Rewrite the items from the line with "genus: Sylvilagus" up to and including the line with "genus: Turdus" as a two-column CSV with the columns field and value. Give one row per line, with each part in its own quoted field and any line breaks turned into spaces.

— begin Stored rows —

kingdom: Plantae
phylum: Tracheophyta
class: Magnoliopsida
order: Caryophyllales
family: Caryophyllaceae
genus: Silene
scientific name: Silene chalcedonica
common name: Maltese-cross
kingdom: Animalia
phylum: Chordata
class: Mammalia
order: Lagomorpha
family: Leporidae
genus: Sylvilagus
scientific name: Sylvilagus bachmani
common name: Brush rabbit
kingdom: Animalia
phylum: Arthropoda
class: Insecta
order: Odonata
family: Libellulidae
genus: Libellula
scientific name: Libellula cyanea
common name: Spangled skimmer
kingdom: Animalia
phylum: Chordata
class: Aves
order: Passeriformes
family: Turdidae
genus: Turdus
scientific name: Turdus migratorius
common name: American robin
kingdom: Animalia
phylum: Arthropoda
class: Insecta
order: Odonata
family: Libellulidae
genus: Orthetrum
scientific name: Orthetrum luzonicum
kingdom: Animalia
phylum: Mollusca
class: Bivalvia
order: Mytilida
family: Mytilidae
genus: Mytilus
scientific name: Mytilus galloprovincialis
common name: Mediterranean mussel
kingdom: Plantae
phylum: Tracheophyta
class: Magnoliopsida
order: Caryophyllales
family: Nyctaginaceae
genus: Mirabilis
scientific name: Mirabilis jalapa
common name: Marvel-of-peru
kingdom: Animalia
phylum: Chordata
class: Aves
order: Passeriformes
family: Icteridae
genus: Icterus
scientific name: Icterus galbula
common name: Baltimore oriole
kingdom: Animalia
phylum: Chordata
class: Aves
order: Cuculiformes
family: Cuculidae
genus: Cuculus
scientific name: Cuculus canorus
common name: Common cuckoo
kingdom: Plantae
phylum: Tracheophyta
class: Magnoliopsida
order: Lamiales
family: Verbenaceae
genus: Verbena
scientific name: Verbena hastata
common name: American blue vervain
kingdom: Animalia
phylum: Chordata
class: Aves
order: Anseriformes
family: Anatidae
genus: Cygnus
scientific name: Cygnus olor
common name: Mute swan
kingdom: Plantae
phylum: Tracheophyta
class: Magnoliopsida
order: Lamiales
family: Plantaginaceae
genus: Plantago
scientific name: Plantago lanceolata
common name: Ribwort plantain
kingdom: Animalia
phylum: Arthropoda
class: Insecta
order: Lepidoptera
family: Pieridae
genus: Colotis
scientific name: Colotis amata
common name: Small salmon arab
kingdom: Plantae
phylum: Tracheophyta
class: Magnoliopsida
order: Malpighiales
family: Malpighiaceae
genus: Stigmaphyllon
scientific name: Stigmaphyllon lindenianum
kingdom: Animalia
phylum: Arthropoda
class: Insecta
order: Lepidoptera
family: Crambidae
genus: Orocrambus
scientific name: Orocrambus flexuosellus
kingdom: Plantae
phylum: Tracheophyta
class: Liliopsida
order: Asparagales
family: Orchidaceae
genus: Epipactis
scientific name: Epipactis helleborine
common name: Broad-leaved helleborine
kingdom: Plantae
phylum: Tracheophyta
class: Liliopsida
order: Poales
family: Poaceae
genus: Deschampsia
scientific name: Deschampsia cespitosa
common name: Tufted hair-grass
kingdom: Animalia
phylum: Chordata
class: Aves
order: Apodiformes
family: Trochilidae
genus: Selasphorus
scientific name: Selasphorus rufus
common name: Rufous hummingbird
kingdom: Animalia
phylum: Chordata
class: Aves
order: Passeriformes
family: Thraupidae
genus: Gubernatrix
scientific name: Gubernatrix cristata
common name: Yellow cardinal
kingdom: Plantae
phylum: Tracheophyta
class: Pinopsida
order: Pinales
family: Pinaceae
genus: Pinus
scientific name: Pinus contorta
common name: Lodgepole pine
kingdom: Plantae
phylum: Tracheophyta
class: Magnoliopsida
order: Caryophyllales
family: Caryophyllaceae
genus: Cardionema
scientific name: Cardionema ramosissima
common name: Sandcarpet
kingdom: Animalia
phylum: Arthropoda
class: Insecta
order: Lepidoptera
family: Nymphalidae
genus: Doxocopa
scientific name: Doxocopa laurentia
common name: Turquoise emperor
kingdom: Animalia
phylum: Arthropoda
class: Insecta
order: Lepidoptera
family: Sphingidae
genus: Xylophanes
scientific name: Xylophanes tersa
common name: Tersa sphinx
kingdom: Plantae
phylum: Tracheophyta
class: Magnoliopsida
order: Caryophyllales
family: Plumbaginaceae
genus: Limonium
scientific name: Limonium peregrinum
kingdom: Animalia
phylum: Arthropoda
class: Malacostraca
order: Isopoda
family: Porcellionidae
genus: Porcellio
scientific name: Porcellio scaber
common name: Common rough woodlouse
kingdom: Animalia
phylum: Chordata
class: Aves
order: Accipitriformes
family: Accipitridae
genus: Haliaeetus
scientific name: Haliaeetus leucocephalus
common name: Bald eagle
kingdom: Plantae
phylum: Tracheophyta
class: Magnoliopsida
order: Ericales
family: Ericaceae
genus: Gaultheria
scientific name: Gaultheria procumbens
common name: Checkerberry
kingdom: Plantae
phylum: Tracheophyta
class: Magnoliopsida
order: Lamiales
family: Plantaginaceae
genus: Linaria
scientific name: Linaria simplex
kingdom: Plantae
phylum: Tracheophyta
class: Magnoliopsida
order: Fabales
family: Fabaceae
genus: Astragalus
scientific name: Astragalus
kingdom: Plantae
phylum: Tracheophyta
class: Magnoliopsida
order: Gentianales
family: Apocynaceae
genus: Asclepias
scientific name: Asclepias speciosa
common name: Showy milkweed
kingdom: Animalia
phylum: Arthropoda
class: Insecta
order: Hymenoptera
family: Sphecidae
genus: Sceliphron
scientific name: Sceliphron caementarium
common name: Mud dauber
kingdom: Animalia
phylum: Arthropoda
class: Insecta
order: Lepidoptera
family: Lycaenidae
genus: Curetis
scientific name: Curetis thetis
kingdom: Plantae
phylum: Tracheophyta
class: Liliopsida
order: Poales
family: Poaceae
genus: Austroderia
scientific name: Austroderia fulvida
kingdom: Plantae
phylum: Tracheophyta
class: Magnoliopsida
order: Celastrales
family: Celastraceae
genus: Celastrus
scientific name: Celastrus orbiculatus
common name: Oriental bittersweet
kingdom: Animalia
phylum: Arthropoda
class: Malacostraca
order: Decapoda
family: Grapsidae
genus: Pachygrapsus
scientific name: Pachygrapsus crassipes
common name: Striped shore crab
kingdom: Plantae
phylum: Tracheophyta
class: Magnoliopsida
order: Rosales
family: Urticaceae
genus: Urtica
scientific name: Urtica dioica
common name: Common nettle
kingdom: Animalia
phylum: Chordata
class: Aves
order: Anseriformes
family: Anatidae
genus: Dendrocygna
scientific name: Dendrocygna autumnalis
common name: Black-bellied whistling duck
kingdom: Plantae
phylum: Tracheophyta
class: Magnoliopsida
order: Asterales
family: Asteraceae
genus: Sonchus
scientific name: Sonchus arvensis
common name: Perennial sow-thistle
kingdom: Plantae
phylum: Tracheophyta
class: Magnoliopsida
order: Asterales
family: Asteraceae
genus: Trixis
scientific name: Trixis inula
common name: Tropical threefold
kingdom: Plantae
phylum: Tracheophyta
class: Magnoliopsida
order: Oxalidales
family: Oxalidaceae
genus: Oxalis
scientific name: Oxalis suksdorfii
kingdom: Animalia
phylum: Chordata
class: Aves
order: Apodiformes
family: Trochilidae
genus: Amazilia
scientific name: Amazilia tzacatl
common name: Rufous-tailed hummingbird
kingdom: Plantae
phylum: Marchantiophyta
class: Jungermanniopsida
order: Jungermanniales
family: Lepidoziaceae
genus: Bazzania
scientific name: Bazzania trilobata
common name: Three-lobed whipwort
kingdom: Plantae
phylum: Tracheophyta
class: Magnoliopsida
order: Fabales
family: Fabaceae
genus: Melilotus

— end Stored rows —

> _Solution to this exercise_:
field,value
"genus:","Sylvilagus"
"scientific name:","Sylvilagus bachmani"
"common name:","Brush rabbit"
"kingdom:","Animalia"
"phylum:","Arthropoda"
"class:","Insecta"
"order:","Odonata"
"family:","Libellulidae"
"genus:","Libellula"
"scientific name:","Libellula cyanea"
"common name:","Spangled skimmer"
"kingdom:","Animalia"
"phylum:","Chordata"
"class:","Aves"
"order:","Passeriformes"
"family:","Turdidae"
"genus:","Turdus"